The Irish experience of famine has generated satire and comedy in the past. One of Ireland’s most celebrated satirists, Jonathan Swift, travelled extensively throughout this island in the famine-afflicted decade of the 1720s where he witnessed starvation and desperate poverty.

This was what informed the outrageous tone of his notorious Irish pamphlet A Modest Proposal, first published in 1729. The suggestion that the impoverished Irish might ease their burdens by selling their children as food for the rich was Swift’s cutting indictment of administrative and moral failure to reform the country.

Over 200 years later, Flann O’Brien worked on a satirical novel, never finished, about an American millionaire who sought to prevent more Irish famines and destitute Irish emigrants coming to the US by replacing Irish potato cultivation with a tropical plant called sago.

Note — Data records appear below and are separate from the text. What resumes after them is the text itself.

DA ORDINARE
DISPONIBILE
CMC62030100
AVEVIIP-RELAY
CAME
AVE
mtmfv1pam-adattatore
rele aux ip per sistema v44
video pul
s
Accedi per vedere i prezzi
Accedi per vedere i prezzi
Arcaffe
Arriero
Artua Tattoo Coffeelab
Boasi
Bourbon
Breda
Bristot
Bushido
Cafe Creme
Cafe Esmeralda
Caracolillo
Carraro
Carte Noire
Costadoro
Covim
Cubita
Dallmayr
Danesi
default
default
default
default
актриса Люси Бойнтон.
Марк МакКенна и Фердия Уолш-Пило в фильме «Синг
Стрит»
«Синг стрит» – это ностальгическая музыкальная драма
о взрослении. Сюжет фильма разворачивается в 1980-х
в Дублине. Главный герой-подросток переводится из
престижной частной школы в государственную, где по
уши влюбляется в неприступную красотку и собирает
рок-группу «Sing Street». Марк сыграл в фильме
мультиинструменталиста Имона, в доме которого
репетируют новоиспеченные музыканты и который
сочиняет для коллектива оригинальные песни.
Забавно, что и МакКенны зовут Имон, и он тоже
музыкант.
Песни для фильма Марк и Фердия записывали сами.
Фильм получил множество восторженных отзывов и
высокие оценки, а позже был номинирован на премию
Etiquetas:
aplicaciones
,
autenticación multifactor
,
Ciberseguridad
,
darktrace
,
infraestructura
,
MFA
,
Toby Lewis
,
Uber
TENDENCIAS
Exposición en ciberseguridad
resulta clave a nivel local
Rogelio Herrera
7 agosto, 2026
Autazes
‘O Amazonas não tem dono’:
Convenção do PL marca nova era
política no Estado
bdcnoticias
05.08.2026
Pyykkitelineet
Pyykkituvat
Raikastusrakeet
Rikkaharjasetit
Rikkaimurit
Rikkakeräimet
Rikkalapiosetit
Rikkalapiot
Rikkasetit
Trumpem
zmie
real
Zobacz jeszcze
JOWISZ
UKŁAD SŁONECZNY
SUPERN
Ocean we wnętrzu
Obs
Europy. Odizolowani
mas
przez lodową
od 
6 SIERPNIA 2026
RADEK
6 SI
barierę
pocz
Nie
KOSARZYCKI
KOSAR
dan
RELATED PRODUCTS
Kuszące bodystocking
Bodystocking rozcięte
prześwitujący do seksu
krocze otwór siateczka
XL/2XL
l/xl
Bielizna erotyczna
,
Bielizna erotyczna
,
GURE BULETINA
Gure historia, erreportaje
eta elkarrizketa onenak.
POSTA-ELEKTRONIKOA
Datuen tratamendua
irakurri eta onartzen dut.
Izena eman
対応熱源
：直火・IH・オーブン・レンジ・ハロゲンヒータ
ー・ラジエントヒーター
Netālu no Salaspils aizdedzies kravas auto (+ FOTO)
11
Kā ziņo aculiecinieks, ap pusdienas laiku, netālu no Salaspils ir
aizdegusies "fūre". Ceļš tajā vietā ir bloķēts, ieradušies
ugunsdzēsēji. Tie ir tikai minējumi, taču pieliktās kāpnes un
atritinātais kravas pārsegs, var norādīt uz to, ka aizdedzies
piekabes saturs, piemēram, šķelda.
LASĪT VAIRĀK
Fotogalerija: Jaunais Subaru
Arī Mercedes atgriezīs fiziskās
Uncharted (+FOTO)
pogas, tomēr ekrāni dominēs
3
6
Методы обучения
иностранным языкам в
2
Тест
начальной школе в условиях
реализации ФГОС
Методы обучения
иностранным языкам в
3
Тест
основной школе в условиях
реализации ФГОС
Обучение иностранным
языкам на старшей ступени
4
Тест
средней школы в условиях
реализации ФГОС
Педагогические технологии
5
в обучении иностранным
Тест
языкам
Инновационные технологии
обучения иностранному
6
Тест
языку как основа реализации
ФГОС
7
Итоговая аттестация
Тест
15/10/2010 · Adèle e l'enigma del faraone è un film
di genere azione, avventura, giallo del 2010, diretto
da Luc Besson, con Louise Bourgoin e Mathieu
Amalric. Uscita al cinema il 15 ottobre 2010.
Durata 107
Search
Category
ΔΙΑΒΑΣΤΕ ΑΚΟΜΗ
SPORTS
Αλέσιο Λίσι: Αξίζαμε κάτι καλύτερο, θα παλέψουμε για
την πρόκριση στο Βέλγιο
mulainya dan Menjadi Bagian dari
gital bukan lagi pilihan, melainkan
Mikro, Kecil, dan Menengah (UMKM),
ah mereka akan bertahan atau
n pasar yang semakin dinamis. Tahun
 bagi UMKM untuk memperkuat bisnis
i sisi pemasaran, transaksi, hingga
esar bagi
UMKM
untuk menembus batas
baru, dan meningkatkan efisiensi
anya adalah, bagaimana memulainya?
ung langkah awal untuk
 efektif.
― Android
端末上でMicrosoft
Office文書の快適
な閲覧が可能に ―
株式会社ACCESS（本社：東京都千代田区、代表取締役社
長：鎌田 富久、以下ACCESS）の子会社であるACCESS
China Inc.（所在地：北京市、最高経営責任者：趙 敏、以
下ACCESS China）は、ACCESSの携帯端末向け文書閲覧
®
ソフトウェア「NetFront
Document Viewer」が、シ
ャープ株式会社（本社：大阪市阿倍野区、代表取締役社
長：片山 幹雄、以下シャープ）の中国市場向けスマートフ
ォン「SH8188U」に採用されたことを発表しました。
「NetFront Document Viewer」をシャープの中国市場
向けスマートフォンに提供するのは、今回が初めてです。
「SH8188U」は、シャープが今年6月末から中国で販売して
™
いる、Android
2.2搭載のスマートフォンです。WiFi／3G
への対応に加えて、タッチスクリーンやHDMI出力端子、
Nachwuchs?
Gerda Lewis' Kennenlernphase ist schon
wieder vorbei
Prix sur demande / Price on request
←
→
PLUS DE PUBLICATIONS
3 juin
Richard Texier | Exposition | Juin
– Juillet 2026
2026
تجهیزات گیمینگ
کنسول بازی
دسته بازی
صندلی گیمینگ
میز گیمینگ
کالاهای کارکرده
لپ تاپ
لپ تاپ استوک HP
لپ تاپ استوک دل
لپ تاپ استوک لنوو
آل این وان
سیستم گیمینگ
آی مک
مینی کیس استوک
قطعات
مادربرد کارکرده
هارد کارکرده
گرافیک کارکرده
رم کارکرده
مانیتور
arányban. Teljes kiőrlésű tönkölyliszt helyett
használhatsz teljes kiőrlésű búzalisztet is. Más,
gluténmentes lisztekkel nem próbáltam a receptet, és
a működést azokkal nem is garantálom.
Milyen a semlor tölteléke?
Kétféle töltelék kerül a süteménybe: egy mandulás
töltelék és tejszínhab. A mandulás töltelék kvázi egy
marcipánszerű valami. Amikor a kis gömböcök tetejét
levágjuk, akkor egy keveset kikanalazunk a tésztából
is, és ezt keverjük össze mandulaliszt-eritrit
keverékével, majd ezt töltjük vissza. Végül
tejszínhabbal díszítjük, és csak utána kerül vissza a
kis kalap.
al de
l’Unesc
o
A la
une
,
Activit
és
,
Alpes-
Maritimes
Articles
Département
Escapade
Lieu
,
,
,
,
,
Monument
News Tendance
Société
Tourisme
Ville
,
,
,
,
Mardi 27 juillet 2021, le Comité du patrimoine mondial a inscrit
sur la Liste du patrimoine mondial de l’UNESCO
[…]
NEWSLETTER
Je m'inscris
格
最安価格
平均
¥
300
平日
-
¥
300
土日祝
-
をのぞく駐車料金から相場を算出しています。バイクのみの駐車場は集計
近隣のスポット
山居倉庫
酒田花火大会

In 1971, playwright Hugh Leonard, in the Patrick Pearse Motel was keen to mock 1960s middle-class pretensions about Irish history and its marketing, with the motel’s restaurant called The Famine Room. Poet Paul Durcan was also on hand in 1987 with the poem What Shall I Wear, Darling, to The Great Hunger, his satire on a middle-class couple preparing to attend Tom MacIntyre’s adaptation of Patrick Kavanagh’s poem at the Peacock Theatre.

More recently, Arthur Matthews took a swipe at contemporary crassness in his comedy Wide Open Spaces, which includes a theme park celebrating the Famine, containing a restaurant on a bright pink famine ship.

In truth, some of the supposedly serious initiatives regarding memory of the famine have been more farcical than any comedy or satire.

In 1998, the year after the 150th anniversary of the height of the famine in 1847, a glossy brochure sought to solicit donations from corporate firms to support charities; in return, the company’s name would be “cast in bronze on one of the many flagstones along the docks of Dublin city”. The companies were told they could “pay tribute to the Great Irish Famine . . . your company name will be forever remembered and immortalised on the docks . . . a place where many left during the famine era”. In reality, this was about corporate advertising to accompany the emaciated human frames depicted in the sculptures on Customs House Key, crafted by Rowan Gillespie and unveiled the previous year.

Drumming up business

Remembering the famine at that time was about drumming up business; a best-selling “famine diary” turned out to have been fabricated by a novelist half a century after the event, but it was still marketed as history. There was also a party and concert in Cork in June 1997, known as The Great Irish Famine Event, partly funded by the government, which was billed as “a celebration of triumph over disaster”.

It included an “apology” from British prime minister Tony Blair for the failures of British government in the 1840s; Blair’s short statement was not delivered personally, but read out by actor Gabriel Byrne. Crassness and commodification abounded as remembrance of the Famine was overtaken by the supposed triumphs of a resilient, changing and economically prosperous Ireland.

Farce has already been apparent in relation to depicting the Irish Famine, and not of the Channel 4 fictional variety.